Methods: Patients with Type 1 Diabetes attending the Paediatric Clinic were invited to use 'Librae' for 1 week and were then fitted with a CGMS for 72 h. The predictive ability of 'Librae' was compared with concurrent data obtained from the CGMS.
Results: Seven thousand nine hundred and sixty paired blood glucose values were obtained from the 11 patients who completed the study. 'Librae' underestimated the measured CGMS values, the error having a positive mean of 0.35 mmol/l (95% confidence interval 0.22-0.48 mmol/l).

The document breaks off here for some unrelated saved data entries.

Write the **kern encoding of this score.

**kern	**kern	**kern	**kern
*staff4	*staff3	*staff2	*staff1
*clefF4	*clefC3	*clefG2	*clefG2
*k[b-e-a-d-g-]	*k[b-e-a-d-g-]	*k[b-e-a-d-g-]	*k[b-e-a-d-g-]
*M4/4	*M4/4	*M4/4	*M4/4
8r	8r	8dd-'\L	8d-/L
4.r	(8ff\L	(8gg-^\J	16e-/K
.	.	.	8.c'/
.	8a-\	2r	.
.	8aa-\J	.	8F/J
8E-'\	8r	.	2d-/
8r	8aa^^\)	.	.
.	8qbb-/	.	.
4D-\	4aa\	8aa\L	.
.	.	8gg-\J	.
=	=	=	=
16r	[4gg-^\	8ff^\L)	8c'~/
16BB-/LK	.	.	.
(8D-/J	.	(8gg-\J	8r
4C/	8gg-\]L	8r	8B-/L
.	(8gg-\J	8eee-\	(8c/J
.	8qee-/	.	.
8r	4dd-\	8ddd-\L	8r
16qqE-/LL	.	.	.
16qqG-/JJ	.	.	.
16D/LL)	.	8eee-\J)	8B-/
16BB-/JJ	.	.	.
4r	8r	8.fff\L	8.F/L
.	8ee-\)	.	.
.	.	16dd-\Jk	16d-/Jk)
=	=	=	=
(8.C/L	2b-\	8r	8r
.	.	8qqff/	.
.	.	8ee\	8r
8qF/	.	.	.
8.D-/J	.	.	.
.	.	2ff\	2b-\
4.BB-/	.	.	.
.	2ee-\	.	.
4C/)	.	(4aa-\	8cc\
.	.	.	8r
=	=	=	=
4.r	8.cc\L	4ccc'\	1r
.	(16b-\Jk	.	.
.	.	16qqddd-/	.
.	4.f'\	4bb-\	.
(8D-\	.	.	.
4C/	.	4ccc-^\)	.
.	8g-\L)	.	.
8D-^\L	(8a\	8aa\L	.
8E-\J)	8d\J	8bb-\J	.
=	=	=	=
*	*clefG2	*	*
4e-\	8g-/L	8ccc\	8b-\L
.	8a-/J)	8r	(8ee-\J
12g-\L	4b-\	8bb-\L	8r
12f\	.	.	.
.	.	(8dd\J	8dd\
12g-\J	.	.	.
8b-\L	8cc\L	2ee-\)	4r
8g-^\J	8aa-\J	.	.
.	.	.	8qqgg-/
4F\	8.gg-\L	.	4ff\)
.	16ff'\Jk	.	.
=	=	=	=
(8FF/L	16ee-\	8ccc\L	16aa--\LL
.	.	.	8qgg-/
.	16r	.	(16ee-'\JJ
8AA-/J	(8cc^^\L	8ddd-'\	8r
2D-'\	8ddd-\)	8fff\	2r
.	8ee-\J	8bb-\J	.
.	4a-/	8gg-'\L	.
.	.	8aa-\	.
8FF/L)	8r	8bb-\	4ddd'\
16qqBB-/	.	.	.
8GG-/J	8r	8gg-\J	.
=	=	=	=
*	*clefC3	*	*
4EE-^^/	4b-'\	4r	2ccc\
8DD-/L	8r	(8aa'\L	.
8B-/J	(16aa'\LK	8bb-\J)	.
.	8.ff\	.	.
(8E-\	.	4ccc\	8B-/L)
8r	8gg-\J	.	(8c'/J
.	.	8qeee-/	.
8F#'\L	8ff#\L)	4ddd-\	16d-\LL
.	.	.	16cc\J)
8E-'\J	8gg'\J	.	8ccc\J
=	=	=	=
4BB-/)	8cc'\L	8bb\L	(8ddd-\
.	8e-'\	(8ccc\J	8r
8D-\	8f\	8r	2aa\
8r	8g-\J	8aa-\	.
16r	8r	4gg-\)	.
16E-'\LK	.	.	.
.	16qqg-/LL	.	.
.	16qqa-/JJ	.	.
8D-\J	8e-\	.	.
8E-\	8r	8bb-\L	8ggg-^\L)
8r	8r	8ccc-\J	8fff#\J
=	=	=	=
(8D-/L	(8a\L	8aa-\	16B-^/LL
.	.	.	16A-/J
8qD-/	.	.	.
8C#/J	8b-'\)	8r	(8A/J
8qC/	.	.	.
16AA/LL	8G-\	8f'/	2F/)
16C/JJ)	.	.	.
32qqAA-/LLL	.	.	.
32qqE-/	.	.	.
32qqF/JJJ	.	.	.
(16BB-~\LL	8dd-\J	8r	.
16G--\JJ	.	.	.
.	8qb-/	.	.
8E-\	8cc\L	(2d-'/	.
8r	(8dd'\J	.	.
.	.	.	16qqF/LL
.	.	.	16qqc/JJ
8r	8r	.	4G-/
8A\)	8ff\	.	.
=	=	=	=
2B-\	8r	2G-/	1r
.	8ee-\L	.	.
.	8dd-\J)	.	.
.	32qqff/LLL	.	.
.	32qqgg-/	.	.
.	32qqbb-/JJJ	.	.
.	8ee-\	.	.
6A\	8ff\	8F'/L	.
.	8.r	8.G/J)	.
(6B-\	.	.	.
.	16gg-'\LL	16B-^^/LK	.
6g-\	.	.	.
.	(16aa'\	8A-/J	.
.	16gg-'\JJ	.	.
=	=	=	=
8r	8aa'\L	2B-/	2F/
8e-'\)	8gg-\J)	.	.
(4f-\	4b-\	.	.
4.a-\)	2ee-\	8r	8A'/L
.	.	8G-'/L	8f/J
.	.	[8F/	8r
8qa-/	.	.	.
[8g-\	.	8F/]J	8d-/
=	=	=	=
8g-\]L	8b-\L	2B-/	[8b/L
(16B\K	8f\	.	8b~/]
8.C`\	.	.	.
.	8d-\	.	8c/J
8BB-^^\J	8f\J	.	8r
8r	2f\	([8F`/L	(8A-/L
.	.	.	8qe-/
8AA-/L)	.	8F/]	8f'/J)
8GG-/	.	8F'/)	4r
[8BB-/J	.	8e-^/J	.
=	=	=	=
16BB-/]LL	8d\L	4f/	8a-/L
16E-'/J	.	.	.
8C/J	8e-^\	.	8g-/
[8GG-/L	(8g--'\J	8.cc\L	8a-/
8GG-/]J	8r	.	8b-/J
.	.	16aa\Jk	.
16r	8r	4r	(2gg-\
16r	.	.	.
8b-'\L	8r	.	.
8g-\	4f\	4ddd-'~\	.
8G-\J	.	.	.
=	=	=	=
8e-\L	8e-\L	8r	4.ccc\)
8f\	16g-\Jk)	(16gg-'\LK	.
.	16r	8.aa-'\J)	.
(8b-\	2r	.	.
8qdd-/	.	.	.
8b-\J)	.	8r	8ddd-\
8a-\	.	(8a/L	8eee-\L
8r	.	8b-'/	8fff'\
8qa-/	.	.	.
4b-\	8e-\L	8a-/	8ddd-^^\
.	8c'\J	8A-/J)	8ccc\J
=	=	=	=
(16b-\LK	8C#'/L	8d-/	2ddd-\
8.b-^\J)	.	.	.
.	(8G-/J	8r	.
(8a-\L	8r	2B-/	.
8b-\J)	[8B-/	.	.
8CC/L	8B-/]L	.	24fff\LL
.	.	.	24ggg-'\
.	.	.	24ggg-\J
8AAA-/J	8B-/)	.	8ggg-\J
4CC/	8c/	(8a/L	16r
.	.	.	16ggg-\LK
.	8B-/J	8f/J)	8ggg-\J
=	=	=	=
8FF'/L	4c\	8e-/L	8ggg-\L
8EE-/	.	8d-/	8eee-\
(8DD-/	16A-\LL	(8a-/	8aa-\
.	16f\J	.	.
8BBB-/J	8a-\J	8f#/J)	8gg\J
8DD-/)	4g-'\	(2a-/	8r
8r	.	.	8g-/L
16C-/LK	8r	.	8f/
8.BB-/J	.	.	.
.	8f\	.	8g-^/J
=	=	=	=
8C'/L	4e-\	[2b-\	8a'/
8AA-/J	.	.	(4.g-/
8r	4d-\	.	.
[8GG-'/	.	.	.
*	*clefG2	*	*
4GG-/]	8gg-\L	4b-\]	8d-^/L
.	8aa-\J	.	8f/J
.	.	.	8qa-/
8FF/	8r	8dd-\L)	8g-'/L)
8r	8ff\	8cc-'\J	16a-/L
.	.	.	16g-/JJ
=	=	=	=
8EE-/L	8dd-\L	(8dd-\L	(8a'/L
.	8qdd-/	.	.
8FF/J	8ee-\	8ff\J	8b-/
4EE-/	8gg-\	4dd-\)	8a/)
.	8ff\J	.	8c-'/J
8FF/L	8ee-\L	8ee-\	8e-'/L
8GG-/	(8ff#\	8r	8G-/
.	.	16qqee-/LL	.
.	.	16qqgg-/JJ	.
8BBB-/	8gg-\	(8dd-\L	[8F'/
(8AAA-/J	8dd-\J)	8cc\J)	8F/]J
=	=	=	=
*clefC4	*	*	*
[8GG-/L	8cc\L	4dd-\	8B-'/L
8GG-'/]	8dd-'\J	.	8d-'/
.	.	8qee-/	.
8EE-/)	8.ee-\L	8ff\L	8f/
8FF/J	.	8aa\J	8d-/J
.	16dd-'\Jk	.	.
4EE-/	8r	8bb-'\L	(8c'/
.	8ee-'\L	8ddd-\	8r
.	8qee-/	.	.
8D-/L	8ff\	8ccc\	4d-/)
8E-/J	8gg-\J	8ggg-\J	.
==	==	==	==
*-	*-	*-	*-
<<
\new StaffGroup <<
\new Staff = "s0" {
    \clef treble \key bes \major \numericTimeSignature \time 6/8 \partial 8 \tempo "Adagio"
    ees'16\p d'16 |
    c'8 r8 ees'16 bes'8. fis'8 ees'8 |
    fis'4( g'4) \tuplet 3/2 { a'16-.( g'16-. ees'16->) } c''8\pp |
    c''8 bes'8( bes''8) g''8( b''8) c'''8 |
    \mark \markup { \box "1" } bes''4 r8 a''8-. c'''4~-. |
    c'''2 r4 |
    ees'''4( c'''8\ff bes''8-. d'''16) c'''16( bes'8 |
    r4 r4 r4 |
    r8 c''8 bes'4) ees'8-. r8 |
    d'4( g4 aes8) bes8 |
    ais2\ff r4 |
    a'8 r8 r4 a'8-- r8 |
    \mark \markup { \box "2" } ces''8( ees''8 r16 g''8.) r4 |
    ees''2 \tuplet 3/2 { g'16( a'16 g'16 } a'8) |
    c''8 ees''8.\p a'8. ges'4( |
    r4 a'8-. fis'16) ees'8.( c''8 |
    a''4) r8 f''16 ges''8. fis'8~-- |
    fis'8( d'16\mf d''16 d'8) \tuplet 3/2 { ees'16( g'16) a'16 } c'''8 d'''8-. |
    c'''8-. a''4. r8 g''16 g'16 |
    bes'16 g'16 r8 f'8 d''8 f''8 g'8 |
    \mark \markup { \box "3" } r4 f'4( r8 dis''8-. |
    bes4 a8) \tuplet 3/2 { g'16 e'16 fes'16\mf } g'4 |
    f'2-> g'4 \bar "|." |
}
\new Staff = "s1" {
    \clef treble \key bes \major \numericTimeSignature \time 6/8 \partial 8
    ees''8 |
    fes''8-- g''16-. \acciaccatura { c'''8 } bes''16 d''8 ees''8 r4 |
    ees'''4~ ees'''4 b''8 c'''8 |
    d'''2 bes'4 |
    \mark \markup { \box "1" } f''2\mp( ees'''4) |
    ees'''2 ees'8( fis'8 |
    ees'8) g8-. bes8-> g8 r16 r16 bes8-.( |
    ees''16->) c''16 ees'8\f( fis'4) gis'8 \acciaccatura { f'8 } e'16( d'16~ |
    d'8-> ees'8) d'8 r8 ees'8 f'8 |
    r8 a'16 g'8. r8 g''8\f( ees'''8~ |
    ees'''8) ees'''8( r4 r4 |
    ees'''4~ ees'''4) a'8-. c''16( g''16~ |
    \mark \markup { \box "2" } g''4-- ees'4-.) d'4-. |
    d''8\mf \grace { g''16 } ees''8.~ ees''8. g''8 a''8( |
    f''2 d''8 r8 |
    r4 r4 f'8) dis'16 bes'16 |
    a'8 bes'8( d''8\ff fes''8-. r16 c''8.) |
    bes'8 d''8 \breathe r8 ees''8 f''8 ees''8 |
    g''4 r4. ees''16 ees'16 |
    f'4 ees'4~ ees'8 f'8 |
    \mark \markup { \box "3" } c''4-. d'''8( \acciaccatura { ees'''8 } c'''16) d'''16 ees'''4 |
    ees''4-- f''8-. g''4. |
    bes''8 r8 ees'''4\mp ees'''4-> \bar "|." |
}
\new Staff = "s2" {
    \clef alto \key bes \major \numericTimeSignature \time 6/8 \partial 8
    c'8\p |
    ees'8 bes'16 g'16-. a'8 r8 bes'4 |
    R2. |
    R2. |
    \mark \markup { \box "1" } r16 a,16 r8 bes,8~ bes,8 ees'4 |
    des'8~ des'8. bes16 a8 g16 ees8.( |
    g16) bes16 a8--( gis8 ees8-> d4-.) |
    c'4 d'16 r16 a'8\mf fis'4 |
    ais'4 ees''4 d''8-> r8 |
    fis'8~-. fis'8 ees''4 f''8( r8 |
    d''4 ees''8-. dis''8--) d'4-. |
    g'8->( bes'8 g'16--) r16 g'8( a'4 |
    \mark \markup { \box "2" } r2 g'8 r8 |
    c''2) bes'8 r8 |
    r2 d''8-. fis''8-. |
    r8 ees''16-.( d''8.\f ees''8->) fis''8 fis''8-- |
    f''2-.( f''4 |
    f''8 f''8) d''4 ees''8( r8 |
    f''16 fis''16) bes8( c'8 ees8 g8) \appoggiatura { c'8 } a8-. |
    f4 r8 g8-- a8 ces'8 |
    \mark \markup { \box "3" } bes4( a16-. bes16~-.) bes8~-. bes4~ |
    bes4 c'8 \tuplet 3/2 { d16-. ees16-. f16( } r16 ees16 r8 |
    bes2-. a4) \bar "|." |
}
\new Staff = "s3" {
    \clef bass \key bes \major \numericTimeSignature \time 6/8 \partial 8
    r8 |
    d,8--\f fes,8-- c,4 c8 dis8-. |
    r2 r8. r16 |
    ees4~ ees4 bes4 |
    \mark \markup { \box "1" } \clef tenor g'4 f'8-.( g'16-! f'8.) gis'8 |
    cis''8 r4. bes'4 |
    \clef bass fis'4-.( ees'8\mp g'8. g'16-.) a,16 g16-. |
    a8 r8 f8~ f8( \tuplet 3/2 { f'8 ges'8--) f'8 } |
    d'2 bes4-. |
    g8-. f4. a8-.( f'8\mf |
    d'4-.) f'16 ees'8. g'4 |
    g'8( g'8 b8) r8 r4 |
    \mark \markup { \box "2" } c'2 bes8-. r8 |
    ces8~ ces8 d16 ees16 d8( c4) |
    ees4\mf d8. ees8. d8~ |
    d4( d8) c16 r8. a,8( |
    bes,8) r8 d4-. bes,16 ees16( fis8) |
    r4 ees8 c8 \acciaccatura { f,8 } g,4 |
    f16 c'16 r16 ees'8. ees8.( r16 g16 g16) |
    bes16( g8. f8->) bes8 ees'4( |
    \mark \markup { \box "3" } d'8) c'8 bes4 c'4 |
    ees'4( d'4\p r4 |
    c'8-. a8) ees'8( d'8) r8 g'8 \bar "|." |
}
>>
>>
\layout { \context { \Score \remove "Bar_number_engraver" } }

However, Librae tended to overestimate at low levels of blood glucose readings, and underestimate at high levels of blood glucose readings.
Conclusion: The modelled values of 'Librae' correlated well with the CGMS data, but clinically unacceptable errors occurred at extremes of blood glucose levels. Concurrent CGMS recordings have provided a large data set to modify and improve the existing Librae model and patient feedback has led to improvements in its usability. Librae may provide a useful tool to improve diabetes self-management education and optimize glycaemic control.